As for the drop in wind speed, the authors of the Swedish study indicate that the cause of this ‘undesirable feature’ is still unknown, although they suggest it may be caused by an imperfection of the weather model. The phenomenon is also discussed here, and a related phenomenon (temperature) here.
The chart below compares wind directions provided by Oikolab to those observed by KNMI (D3.js code for the chart here).
At all three locations, the dominant wind directions are between south and west. In ERA5 estimates, this pattern appears to be more pronounced and there appears to be a bit of a shift from south to west. It doesn’t seem to matter whether you use Oikolab, ERA5 or ERA5 Land: they all deviate somewhat from KNMI observations, in similar ways.
The table below compares precipitation estimates from Oikolab, ERA5 and ERA5 Land with observations from KNMI (mm).
For precipitation, the correlation between KNMI observations and ERA5 estimates is weaker than for other variables. This was perhaps to be expected: «Care should be taken when comparing model parameters with observations, because observations are often local to a particular point in space and time, rather than representing averages over a model grid box.» I’ll return to this in the discussion below.
The table below compares air pressure estimates from Oikolab, ERA5 and ERA5 Land with observations from KNMI (Pa).
There’s a very strong correlation between observations from KNMI and estimates. For Maastricht, ERA5 and Oikolab report substantially lower air pressure than KNMI. This is probably because KNMI corrects for elevation. The Maastricht weather station is the most elevated of the country, at 114.3 meters above sea level.
Overall, weather data from Oikolab and ERA5 is broadly similar to KNMI observations, although there appear to be some systematic differences, such as the drop in wind speed at 10am. Especially air pressure and temperature estimates show a very strong correlation with KNMI observations. For wind speed, the correlation is somewhat weaker but still strong. For precipitation, the correlation is much weaker.
It appears that correlations are weaker for phenomena that show more local variation. For example, temperatures will normally not be very different for two nearby locations, but it may rain at one and not at the other. ERA5 (and Oikolab) estimates can be thought of as averages for an area. In the case of rain, these may well be different from what is observed at a specific location in that area. Note that this doesn’t necessarily mean that observational data is superior. For example, if you want to know if it rains at the Ronde Hoep, observations at Schiphol Airport may not necessarily give you the correct answer.
Despite the smaller grid used in ERA5 Land data, it doesn’t seem to correlate better with KNMI observations.

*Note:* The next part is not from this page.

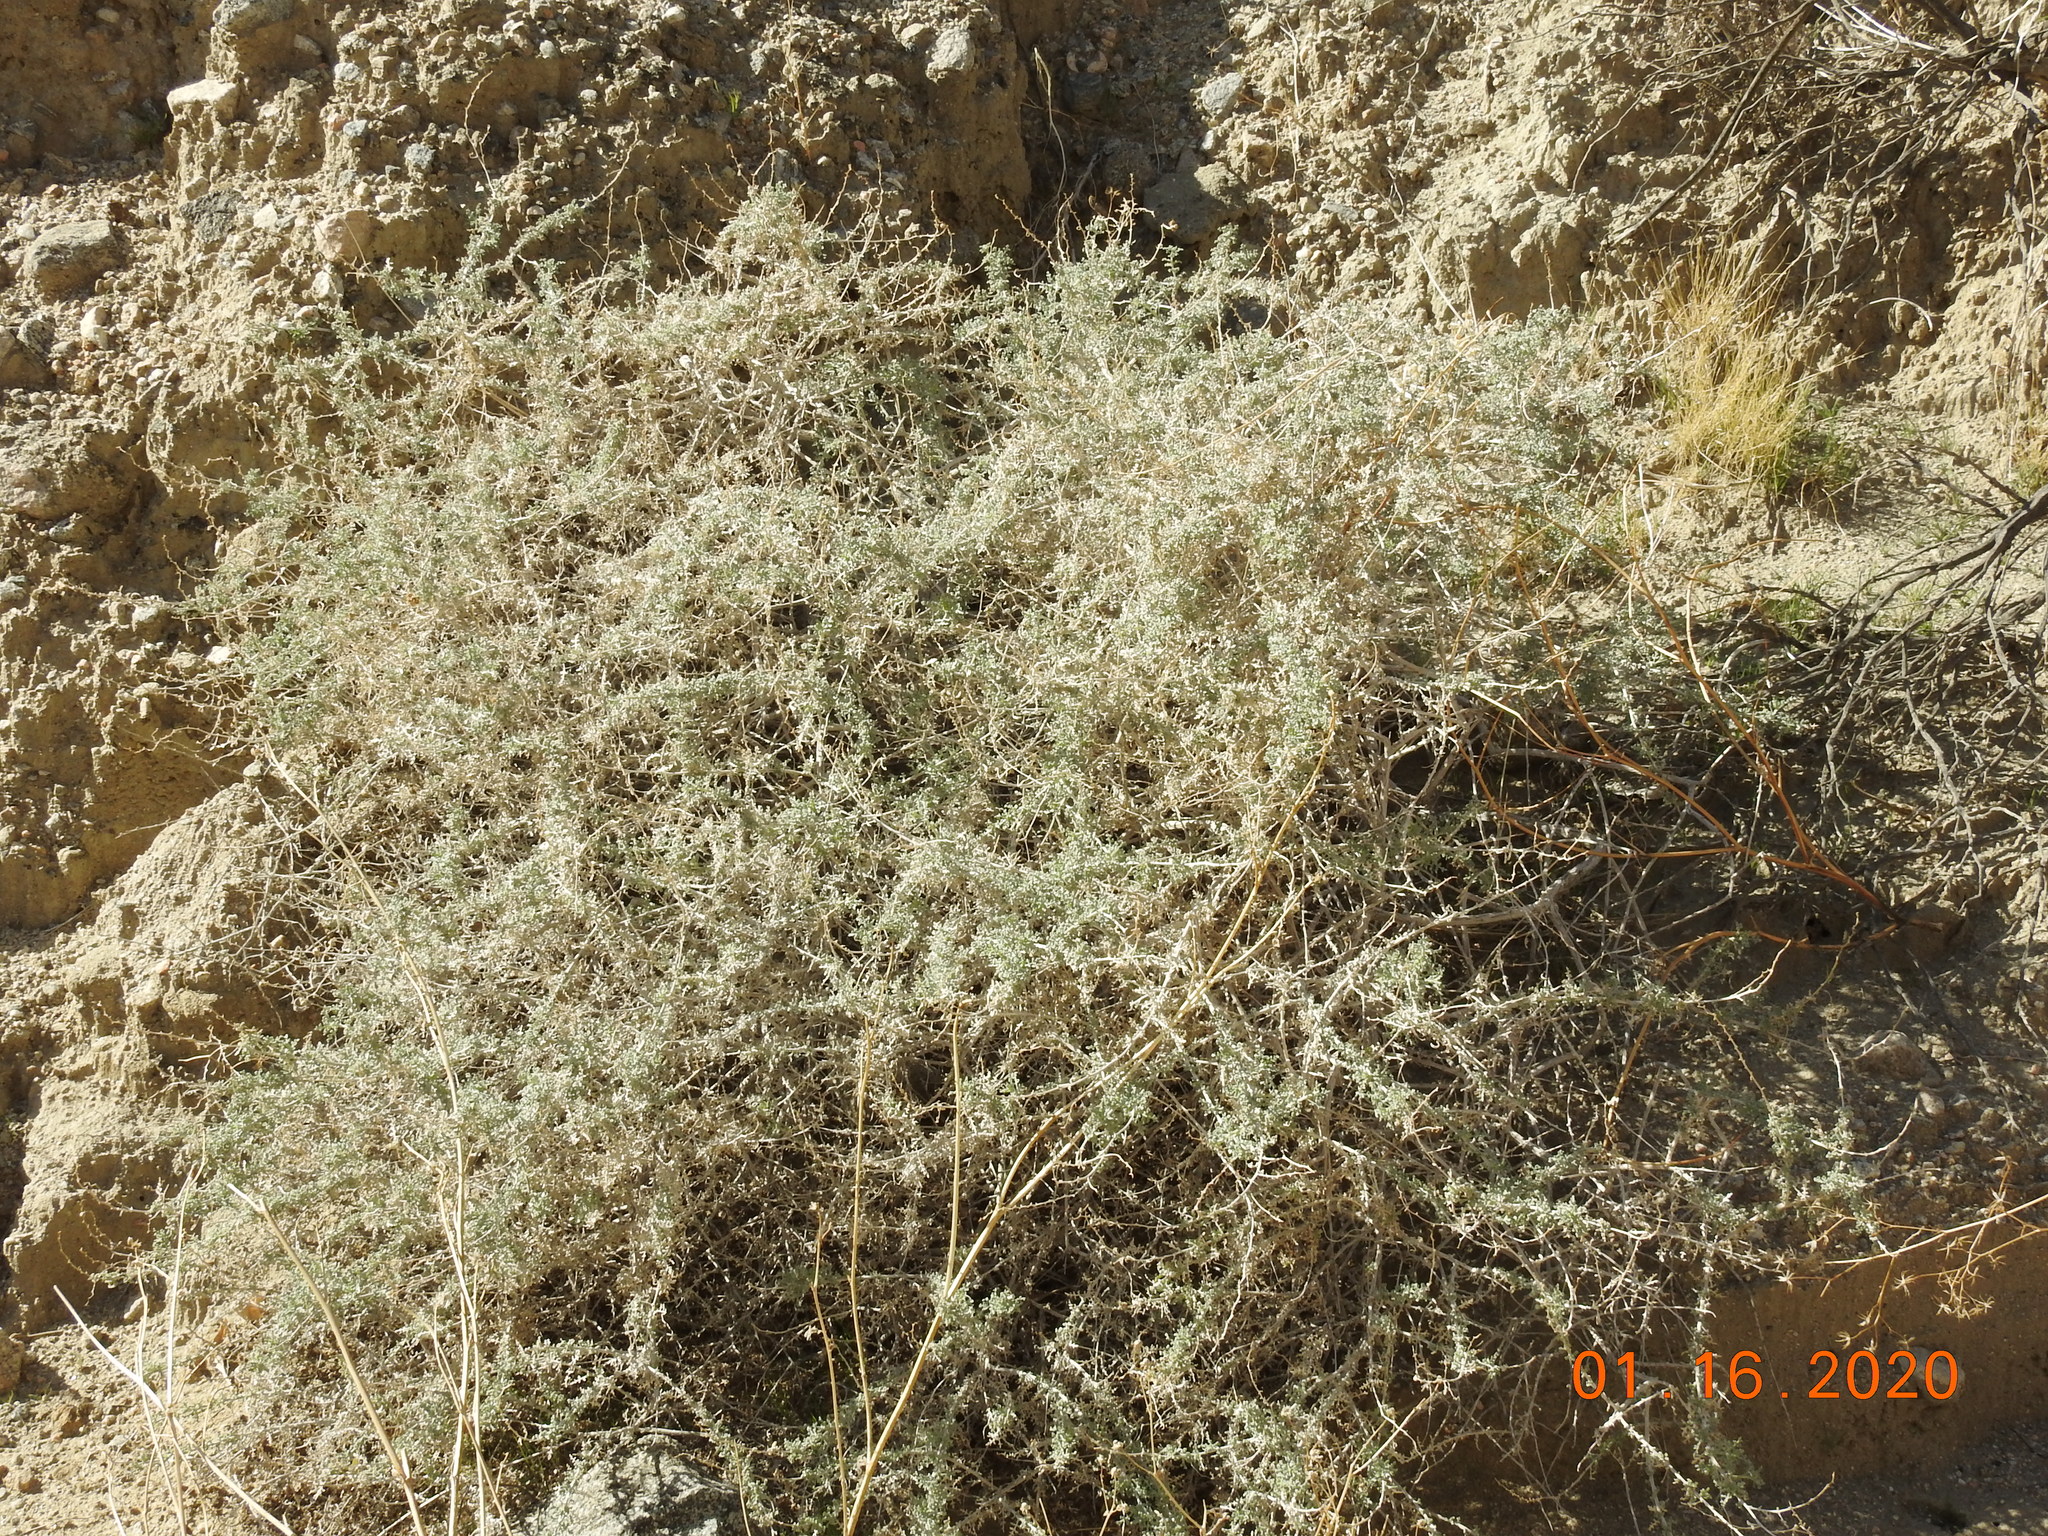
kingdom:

ERA5 and ERA5 Land data is available from Copernicus (for some reason I had to file a separate request to get ERA5 total precipitation data). To get data for a specific location, enter the coordinates of that location as the West and South values; and enter slightly higher values for East and North. That way, you’ll get data for one grid point that coincides with the location you’re interested in.
The data comes in the
grib file format. I used the xarray and cfgrib Python packages to convert the data to a pandas dataframe. Note that you’ll need to calculate wind speed and direction from the components of the wind (u and v).